One of most common forms of data visualization is maps, which are used widely across fitness, bike share, and ride-hailing apps. Zooming is a critical tool in this context since the confines of the mobile screen greatly curtail what can be presented in a single visual.
Motion Design Pitfalls to Avoid
Edward Tufte, the man credited with literally writing the book on modern data visualization, had a simple maxim: “Above all else, show the data.”
Focus on conveying information. Attributes like color, shape, and movement should only be used to enhance understanding of the data. Extraneous visual elements—or “chart junk” as Tufte referred to it—detract from this purpose.
On mobile, where screen users may be prone to distraction, too many moving parts in a data visualization can be overwhelming.
“With mobile you have a small form factor already that demands focus,” says veteran designer Darrell Estabrook, who joined Toptal’s network in 2019. For any mobile workflow, without well-designed, discrete steps, “the user kind of goes awry.”
Estabrook adds: “For all data visualization, you have to ask, what information are you giving the user so they can make the next decision … to push a button or write an email or to dig deeper. What do you need to do to provide that [information] for them?”

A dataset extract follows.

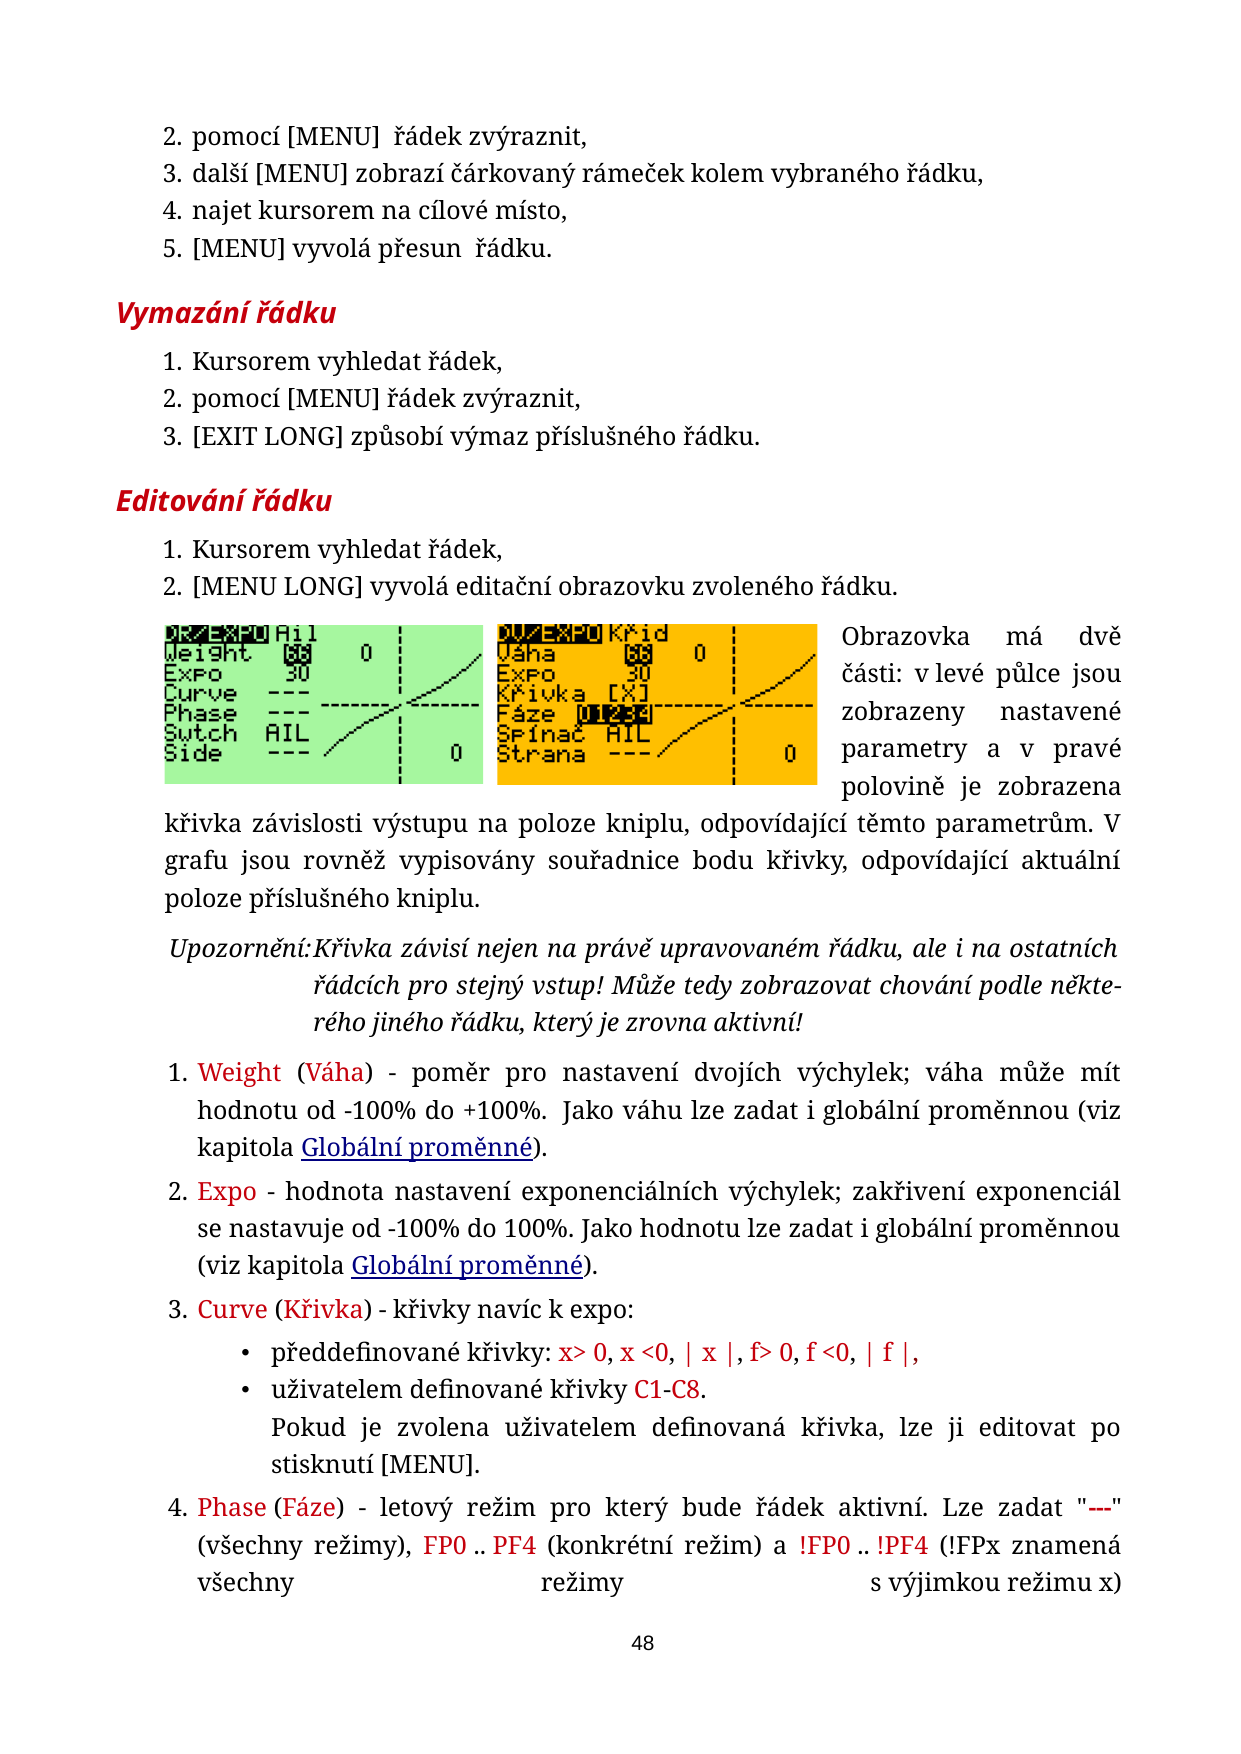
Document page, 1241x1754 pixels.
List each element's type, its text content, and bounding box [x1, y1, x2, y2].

You can design focused and effective mobile data visualizations by avoiding these pitfalls:
Resource-intensive Visuals That Don’t Add Much Value
Rendering motion in visuals can be resource-intensive on the back end and could negatively impact performance and user experience on the front end. Large data sets or data that requires extensive coding elevates this risk. Before putting the resources into building such visuals, design teams and clients should be clear on the desired result—and that it will be worth the effort.
Flashy or Superfluous Animation
Animated data visualizations should support an application’s purpose. A language learning app might use motion to emphasize users’ progress, while an investment app might subtly highlight actionable data. Regardless of the nature of the app, however, in most cases designers should avoid flashy animations, such as falling confetti or fireworks. They not only risk gamifying visuals, which could lead to unhealthy engagement with an app, but they can obscure or exaggerate what the data actually conveys.

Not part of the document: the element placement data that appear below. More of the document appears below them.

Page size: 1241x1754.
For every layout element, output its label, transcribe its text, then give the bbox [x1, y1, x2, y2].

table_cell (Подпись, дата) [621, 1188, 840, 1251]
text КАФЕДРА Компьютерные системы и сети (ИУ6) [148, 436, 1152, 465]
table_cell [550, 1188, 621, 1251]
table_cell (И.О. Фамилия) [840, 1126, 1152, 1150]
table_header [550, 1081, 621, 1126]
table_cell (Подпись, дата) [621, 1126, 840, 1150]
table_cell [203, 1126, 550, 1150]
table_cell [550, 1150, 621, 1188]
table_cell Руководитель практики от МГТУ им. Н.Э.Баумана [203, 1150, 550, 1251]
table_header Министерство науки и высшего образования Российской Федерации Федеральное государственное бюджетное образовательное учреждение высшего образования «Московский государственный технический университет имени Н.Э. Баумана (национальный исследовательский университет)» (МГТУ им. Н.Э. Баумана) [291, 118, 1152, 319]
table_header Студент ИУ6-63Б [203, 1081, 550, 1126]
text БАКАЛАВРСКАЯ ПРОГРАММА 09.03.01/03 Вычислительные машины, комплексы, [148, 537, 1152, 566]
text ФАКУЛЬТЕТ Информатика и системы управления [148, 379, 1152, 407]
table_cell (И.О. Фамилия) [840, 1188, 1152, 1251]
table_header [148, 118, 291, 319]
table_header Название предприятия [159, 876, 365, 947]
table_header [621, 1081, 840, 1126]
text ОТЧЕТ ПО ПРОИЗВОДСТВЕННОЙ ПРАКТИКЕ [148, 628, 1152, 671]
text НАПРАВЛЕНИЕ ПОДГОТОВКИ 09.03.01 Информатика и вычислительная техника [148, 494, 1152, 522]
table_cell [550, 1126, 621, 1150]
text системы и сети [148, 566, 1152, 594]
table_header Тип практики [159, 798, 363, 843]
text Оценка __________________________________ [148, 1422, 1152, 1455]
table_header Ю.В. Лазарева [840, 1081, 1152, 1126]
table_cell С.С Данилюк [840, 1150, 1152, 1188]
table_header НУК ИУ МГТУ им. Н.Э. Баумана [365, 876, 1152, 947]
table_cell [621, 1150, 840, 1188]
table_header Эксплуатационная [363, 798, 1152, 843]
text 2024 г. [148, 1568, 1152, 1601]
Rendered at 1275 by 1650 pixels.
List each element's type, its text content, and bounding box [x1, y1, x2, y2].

Overly Interactive Visuals
Working with data requires a degree of precision, and users will need a decent portion of their smartphone screen—7 to 10 mm is generally considered a best practice—to successfully execute gestures. Too much interactivity could prove cumbersome and frustrating. It’s beneficial to prioritize one action at a time.
Inconsistent Style
Data visualizations should mesh with the overall style and functionality of an application, something Apple refers to in its Human Interface Guidelines as aesthetic integrity.
According to Akinpelu, the Nigeria-based UX/UI designer, maintaining stylistic consistency “in the kind of transition you use, the type of animation, the color blend” helps users navigate data sets.
Keeping Pace With Surging Data
Data has become a fixture in our lives, from work and school to health and finance. With ever more sophisticated smartphones and the spread of 5G connectivity, the volume of data—and the potential for applying it—are sure to grow as well.
Animation can be an important tool in helping people make sense of all this information. Motion makes it easier for users to comprehend key metrics, trends, and relationships. As with any UX feature, however, animation can be overused or misused, which could ultimately make data less comprehensible. By using motion design principles and techniques, designers can create animated mobile data visualizations that are engaging and insightful.